• **GOAL OF THE EXERCISE**
Could you tally the lines of the entries that carry the string "Betty"? Reply with the number and nothing more.

============

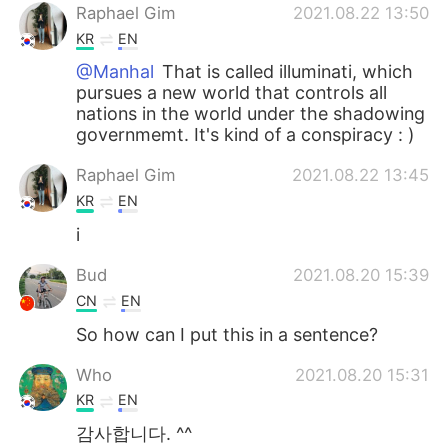
Raphael Gim
2021.08.22 13:50
KR
EN
@Manhal
That is called illuminati, which
pursues a new world that controls all
nations in the world under the shadowing
governmemt. It's kind of a conspiracy : )
Raphael Gim
2021.08.22 13:45
KR
EN
i
Bud
2021.08.20 15:39
CN
EN
So how can I put this in a sentence?
Who
2021.08.20 15:31
KR
EN
감사합니다. ^^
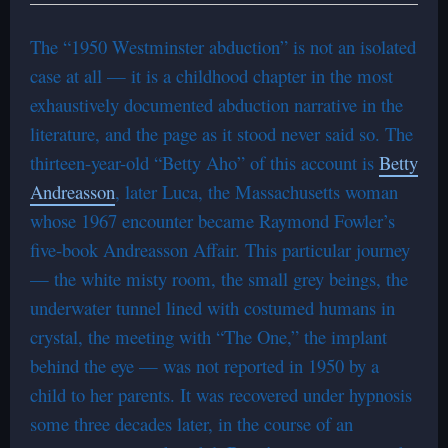
The “1950 Westminster abduction” is not an isolated
case at all — it is a childhood chapter in the most
exhaustively documented abduction narrative in the
literature, and the page as it stood never said so. The
thirteen-year-old “Betty Aho” of this account is
Betty
Andreasson
, later Luca, the Massachusetts woman
whose 1967 encounter became Raymond Fowler’s
five-book Andreasson Affair. This particular journey
— the white misty room, the small grey beings, the
underwater tunnel lined with costumed humans in
crystal, the meeting with “The One,” the implant
behind the eye — was not reported in 1950 by a
child to her parents. It was recovered under hypnosis
some three decades later, in the course of an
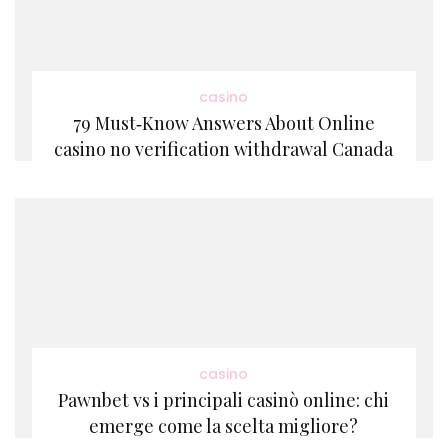
casino
79 Must‑Know Answers About Online
casino no verification withdrawal Canada
casino
Pawnbet vs i principali casinò online: chi
emerge come la scelta migliore?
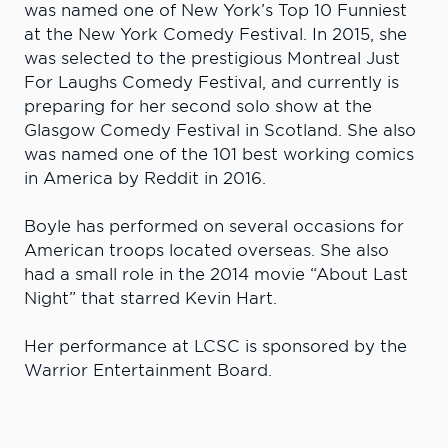
was named one of New York’s Top 10 Funniest
at the New York Comedy Festival. In 2015, she
was selected to the prestigious Montreal Just
For Laughs Comedy Festival, and currently is
preparing for her second solo show at the
Glasgow Comedy Festival in Scotland. She also
was named one of the 101 best working comics
in America by Reddit in 2016.
Boyle has performed on several occasions for
American troops located overseas. She also
had a small role in the 2014 movie “About Last
Night” that starred Kevin Hart.
Her performance at LCSC is sponsored by the
Warrior Entertainment Board.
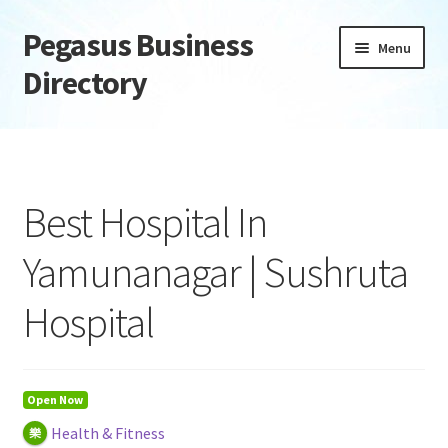
Pegasus Business
Skip
Skip
Menu
to
to
Directory
navigation
content
Home
Add Listing
Best Hospital In
Daily digest
Yamunanagar | Sushruta
Dashboard
Hospital
Directory
Login or Register
Open Now
Health & Fitness
Privacy Policy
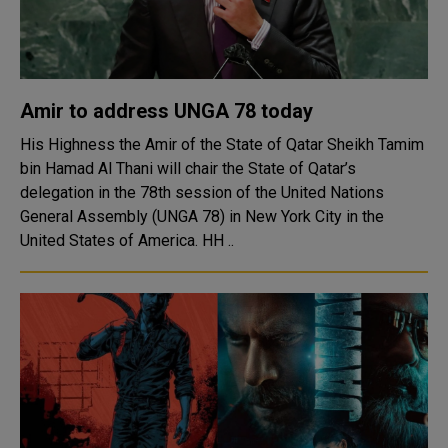
Amir to address UNGA 78 today
His Highness the Amir of the State of Qatar Sheikh Tamim
bin Hamad Al Thani will chair the State of Qatar’s
delegation in the 78th session of the United Nations
General Assembly (UNGA 78) in New York City in the
United States of America. HH ..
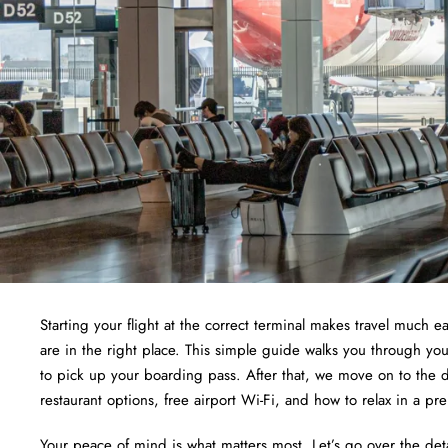
Starting your flight at the correct terminal makes travel much ea
are in the right place. This simple guide walks you through yo
to pick up your boarding pass. After that, we move on to the d
restaurant options, free airport Wi-Fi, and how to relax in a pr
Your peace of mind is what matters most. Let’s go over the det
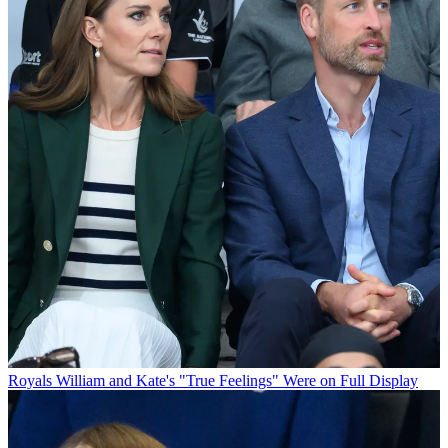
Royals
William and Kate's "True Feelings" Were on Full Display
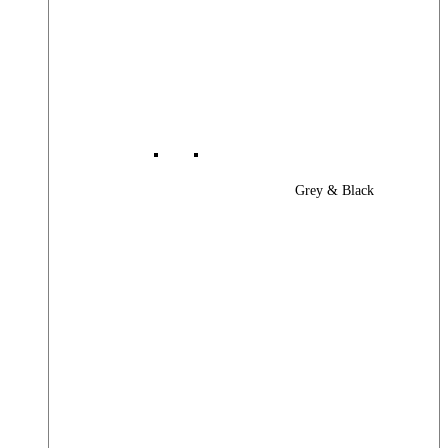
Grey & Black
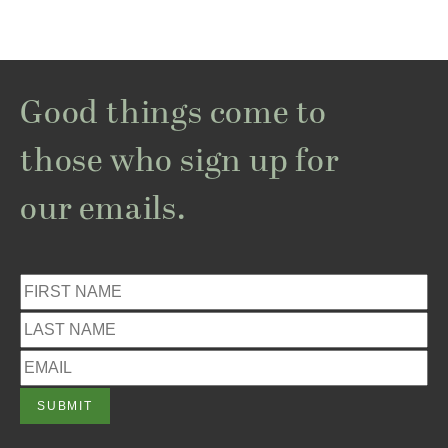
Good things come to
those who sign up for
our emails.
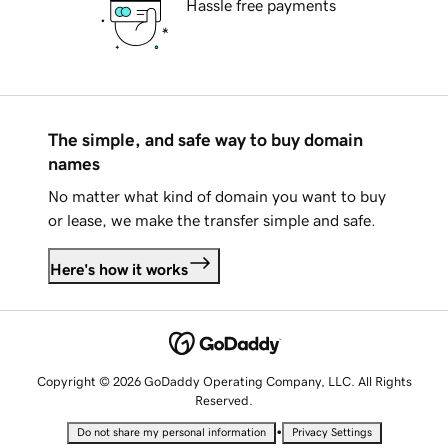
Hassle free payments
The simple, and safe way to buy domain
names
No matter what kind of domain you want to buy
or lease, we make the transfer simple and safe.
Here's how it works
Copyright © 2026 GoDaddy Operating Company, LLC. All Rights
Reserved.
•
Do not share my personal information
Privacy Settings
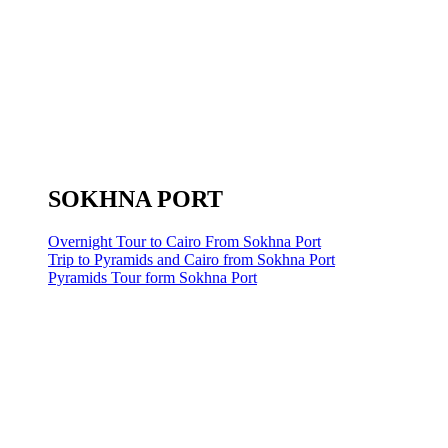
SOKHNA PORT
Overnight Tour to Cairo From Sokhna Port
Trip to Pyramids and Cairo from Sokhna Port
Pyramids Tour form Sokhna Port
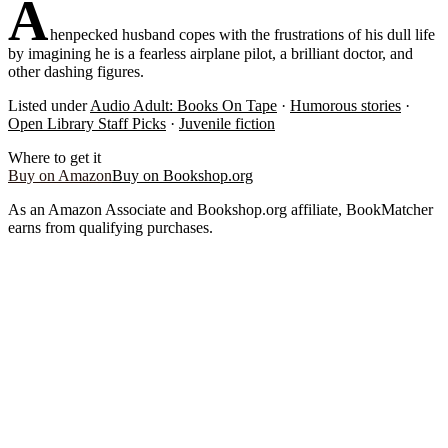
A
henpecked husband copes with the frustrations of his dull life
by imagining he is a fearless airplane pilot, a brilliant doctor, and
other dashing figures.
Listed under
Audio Adult: Books On Tape
·
Humorous stories
·
Open Library Staff Picks
·
Juvenile fiction
Where to get it
Buy on Amazon
Buy on Bookshop.org
As an Amazon Associate and Bookshop.org affiliate, BookMatcher
earns from qualifying purchases.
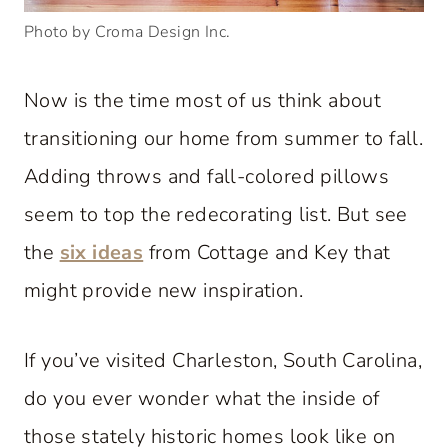
Photo by Croma Design Inc.
Now is the time most of us think about
transitioning our home from summer to fall.
Adding throws and fall-colored pillows
seem to top the redecorating list. But see
the
six ideas
from Cottage and Key that
might provide new inspiration.
If you’ve visited Charleston, South Carolina,
do you ever wonder what the inside of
those stately historic homes look like on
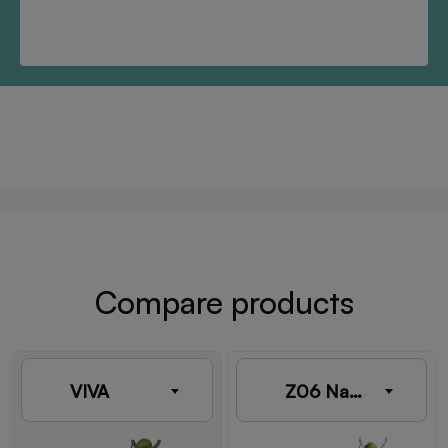
Compare products
VIVA
Z06 Nature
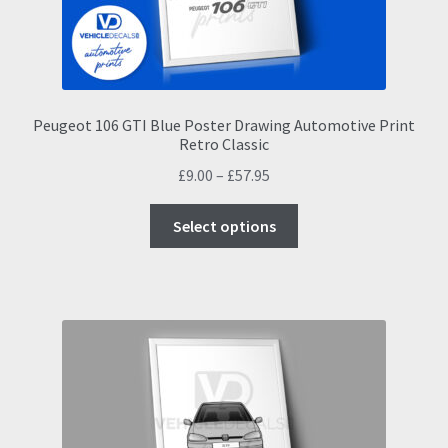
the
product
page
Peugeot 106 GTI Blue Poster Drawing Automotive Print
Retro Classic
Price
£
9.00
–
£
57.95
range:
This
£9.00
Select options
product
through
has
£57.95
multiple
variants.
The
options
may
be
chosen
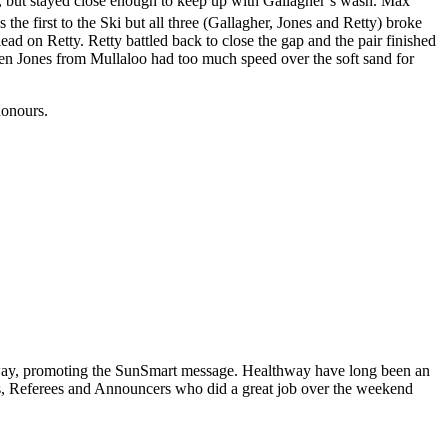
g, but stayed close enough to keep up with Gallagher’s wash. Max
 the first to the Ski but all three (Gallagher, Jones and Retty) broke
ad on Retty. Retty battled back to close the gap and the pair finished
t Ben Jones from Mullaloo had too much speed over the soft sand for
honours.
hway, promoting the SunSmart message. Healthway have long been an
als, Referees and Announcers who did a great job over the weekend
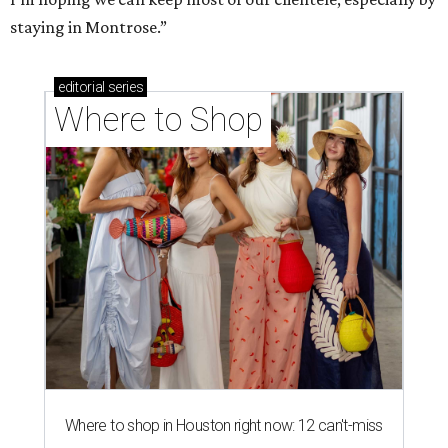
staying in Montrose.”
editorial
series
Where to Shop
Where to shop in Houston right now: 12 can't-miss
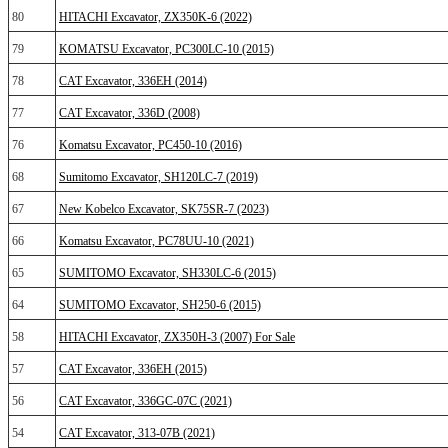
80
HITACHI Excavator, ZX350K-6 (2022)
79
KOMATSU Excavator, PC300LC-10 (2015)
78
CAT Excavator, 336EH (2014)
77
CAT Excavator, 336D (2008)
76
Komatsu Excavator, PC450‐10 (2016)
68
Sumitomo Excavator, SH120LC-7 (2019)
67
New Kobelco Excavator, SK75SR-7 (2023)
66
Komatsu Excavator, PC78UU-10 (2021)
65
SUMITOMO Excavator, SH330LC-6 (2015)
64
SUMITOMO Excavator, SH250-6 (2015)
58
HITACHI Excavator, ZX350H-3 (2007) For Sale
57
CAT Excavator, 336EH (2015)
56
CAT Excavator, 336GC-07C (2021)
54
CAT Excavator, 313-07B (2021)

============

• **RESPONSE TO THIS TASK**
2